DOCUMENT EXCERPT
========
Didier Deschamps has become only the third man in history to win the World Cup as a player and manager, standing alongside two giants of the game in Mário Zagallo and Franz Beckenbauer. Mbappé is a world champion at the age of 19, the first teenager to score in a final since Pelé in 1958, and there were jubilant scenes after the final whistle as the players gave their manager the bumps as the rain turned biblical and the trophy was lifted to a backdrop of thunder and slate skies.
The mistake from Lloris that allowed Mario Mandzukic to pull a goal back for Croatia did not matter greatly in the end and France are deserving champions bearing in mind their assured performances throughout the tournament. Any team that score four times in a final are entitled to feel they have won in style and nobody seemed to mind too much, in the long wait for the trophy presentation, that the only person being sheltered from the rain was Vladimir Putin. Kudos to the chap in the suit who suddenly appeared with an umbrella to keep the president dry while Gianni Infantino and the other assorted Fifa dignitaries took a soaking.
========
DATA TO EXAMINE

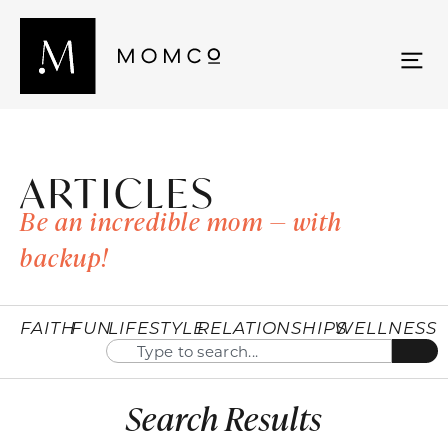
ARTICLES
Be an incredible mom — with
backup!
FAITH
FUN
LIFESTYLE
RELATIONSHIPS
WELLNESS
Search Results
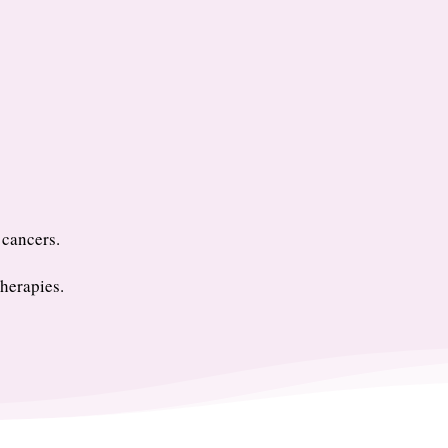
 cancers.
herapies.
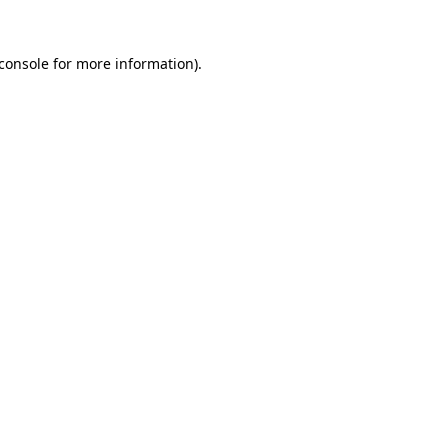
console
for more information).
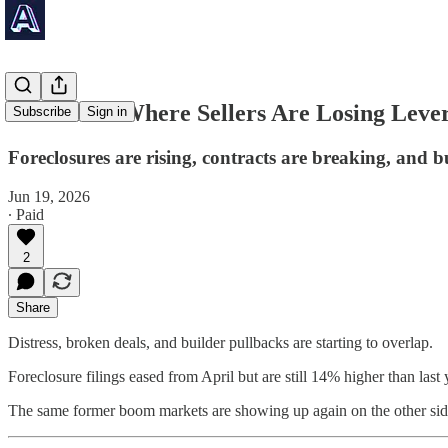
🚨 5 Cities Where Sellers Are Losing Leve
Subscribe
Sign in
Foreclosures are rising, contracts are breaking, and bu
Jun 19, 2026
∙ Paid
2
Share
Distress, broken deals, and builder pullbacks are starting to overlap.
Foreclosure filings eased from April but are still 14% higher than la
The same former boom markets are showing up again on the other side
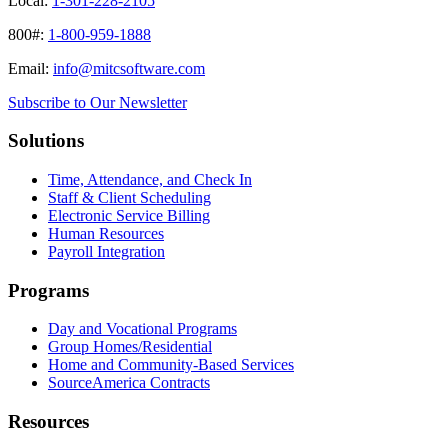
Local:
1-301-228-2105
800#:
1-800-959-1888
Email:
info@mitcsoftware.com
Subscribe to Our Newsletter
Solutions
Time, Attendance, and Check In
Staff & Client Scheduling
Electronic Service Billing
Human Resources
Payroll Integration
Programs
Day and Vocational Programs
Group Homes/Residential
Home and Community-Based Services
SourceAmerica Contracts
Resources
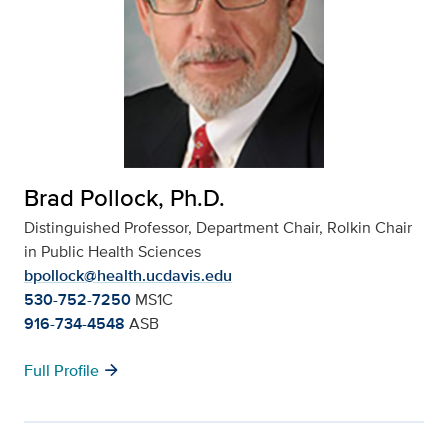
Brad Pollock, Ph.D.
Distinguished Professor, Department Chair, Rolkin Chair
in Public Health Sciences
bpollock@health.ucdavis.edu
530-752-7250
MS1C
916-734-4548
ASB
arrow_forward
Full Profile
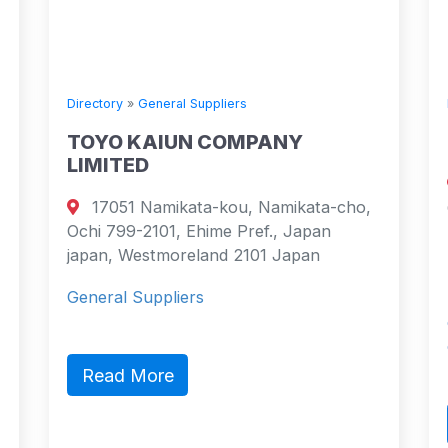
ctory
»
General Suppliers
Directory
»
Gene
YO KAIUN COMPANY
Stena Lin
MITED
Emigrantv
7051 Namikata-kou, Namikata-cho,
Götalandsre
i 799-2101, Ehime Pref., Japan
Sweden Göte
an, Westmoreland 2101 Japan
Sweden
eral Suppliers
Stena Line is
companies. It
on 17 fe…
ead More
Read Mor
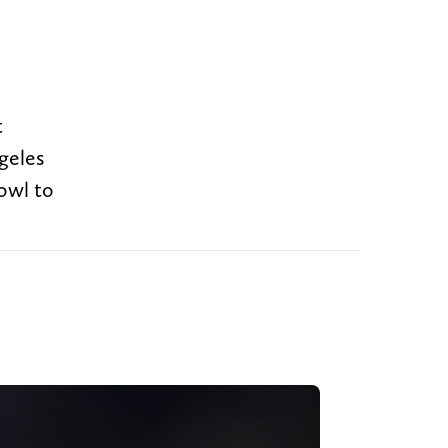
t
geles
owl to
========
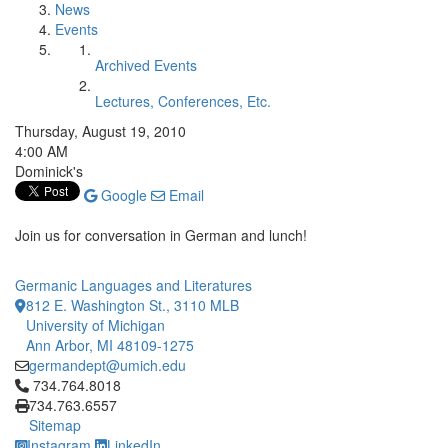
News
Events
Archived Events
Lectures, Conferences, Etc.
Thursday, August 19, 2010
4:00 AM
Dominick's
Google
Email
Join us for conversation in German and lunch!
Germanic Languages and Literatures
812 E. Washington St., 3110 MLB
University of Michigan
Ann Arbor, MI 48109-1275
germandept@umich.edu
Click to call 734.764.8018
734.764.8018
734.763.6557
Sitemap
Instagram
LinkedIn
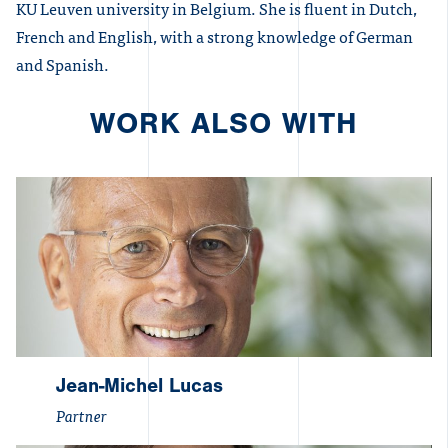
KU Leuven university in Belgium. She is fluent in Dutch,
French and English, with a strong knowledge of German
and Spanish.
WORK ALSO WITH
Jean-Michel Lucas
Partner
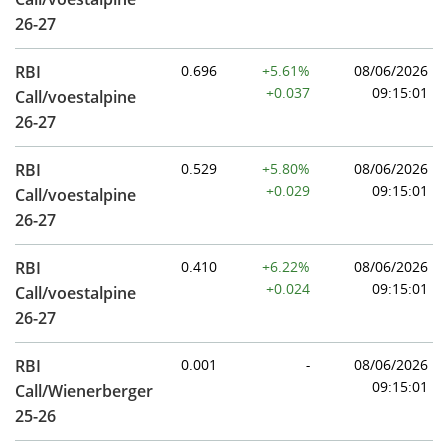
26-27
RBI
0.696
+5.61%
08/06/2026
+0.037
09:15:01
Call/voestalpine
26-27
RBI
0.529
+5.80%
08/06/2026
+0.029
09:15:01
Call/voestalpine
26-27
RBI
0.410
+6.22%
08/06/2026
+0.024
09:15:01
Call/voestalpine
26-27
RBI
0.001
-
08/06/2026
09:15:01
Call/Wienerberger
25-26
========
PROMPT 1
In the World Cup final report, which two men share with Didier Deschamps the distinction of winning the World Cup as both player and manager?
PROMPT 2
Please pick up the World Cup final report after its last sentence and carry it on.
The lines are unrelated to the World Cup final report.

RESPONSE AREA 1
Mário Zagallo and Franz Beckenbauer.

RESPONSE AREA 2
This was the highest-scoring final since 1966 and it was laced with drama and incident, not least a second-half pitch invasion apparently from members of Pussy Riot, and featuring a fair amount of controversy, too, bearing in mind that France’s second goal, a penalty scored by Antoine Griezmann, came from a borderline VAR decision that will always polarise opinion.

Even before that point it was difficult not to sympathise with Croatia given they had suffered the grievous setback of an own goal from Mandzukic. Zlatko Dalic, the Croatia manager, had promised that, if necessary, his team would take defeat with dignity and at least his players did not veer from that line, in trying circumstances. They will leave Russia, however, feeling that key moments of luck went against them, right down to the smaller details. Marcelo Brozovic’s alleged foul on Griezmann for the free-kick that led to Mandzukic’s own goal was a case in point: a generous decision, to say the least.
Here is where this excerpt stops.